En ningún sitio del Génesis ni del Corán aparece que el árbol del bien y del mal, de cuyo fruto comieron los primeros desahuciados de la historia, o el mito, fuese un manzano. Y sin embargo en casi toda la iconografía alusiva a este mito aparece la manzana.
Tiene su propia leyenda negra esta fruta, saludable como pocas por otra parte, recordemos la manzana de la discordia que dio nada menos que origen a la guerra entre aqueos y troyanos; pero esta es otra historia...todas las frutas se deterioran, llegado el caso; pero solo hablamos de manzanas podridas, esas que contagian al resto, cuando queremos hablar en realidad de personas corruptas o corrompidas. En el caso de la manzana la responsable del gusano que la horada es la polilla de la manzana que en tal fruta pone su larva; en el caso de los humanos la polilla, palabra que por cierto define la Real Academia como “Aquello que menoscaba o destruye insensiblemente algo” es el dinero, la ambición de tener más, de ser más, de incorporarse al elenco de los que pueden permitirse comprarlo casi todo y a casi todos.
El dinero compra voluntades, la polilla del deseo siempre insatisfecho de acaparar riquezas, honores, bienes y todo cuanto hace la vida más cómoda y lujosa, instala la larva de la codicia en políticos, sindicalistas. Banqueros, y suma y sigue.

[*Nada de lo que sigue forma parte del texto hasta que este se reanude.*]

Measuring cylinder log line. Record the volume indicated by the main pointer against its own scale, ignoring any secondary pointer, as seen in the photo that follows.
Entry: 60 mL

Es el caso que igual que revolotea la polilla alrededor de los manzanos, en nuestra sociedad, desde tiempos muy lejanos, sobrevuela el querer vivir muy bien, a ser posible a costa de los demás. Castigó Yahvé a sus primeras criaturas a comer el pan con el sudor de la frente y, desde entonces se considera en estas tierras de la vieja Sepharad el trabajo como algo infamante. Era mucho más elegante solicitar préstamos a los judíos y dedicarse a la caza, la guerra o cualquier otra actividad propia de los nobles y dejar el duro trabajo de la tierra, por ejemplo, a los campesinos patanes e incultos, que esos sí que deben trabajar y no ponerse exquisitos si no encuentran ocupación que les acomode (pero esto último no es historia pasada).
Sobrevuela aún ese espíritu viejo y enfermizo de considerar el trabajo, más aún el manual, como algo propio de gentes bajas y el ocio, pero el ocio más degradante, el de borrachos y puteros de alta alcurnia, como las actividades nobles y propias de la gente de sangre azul.

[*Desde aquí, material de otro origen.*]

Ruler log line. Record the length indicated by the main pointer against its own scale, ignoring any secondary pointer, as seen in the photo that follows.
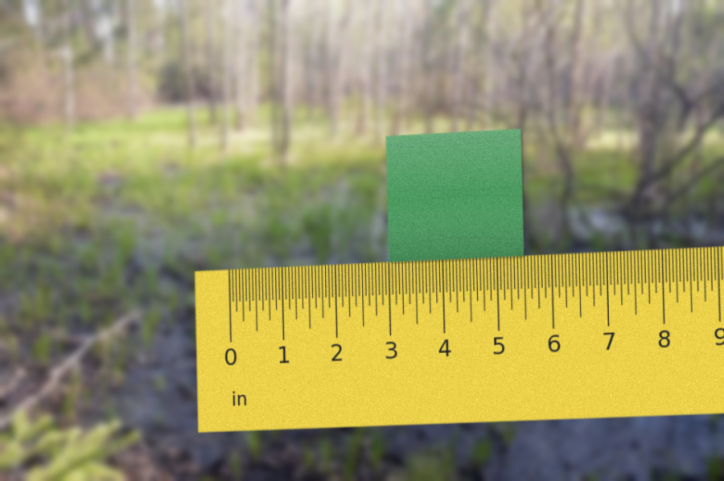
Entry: 2.5 in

Entonces, ¿cómo nos asombramos de que quien pueda, del modo que sea, imitar a quienes ostentan desde los primeros cargos del estado, lo haga? ¿Trabajan honradamente quienes recetan trabajo a los demás? ¿Se aprietan el cinturón los que recomiendan austeridad? El problema no es que haya una manzana podrida, el problema es que el aire que respiramos día a día está tan impregnado del olor a sentina que lo que sorprende es que haya aún una mayoría de gente honrada dispuesta a trabajar honradamente cada día por un sueldo que cada vez va siendo menos decoroso.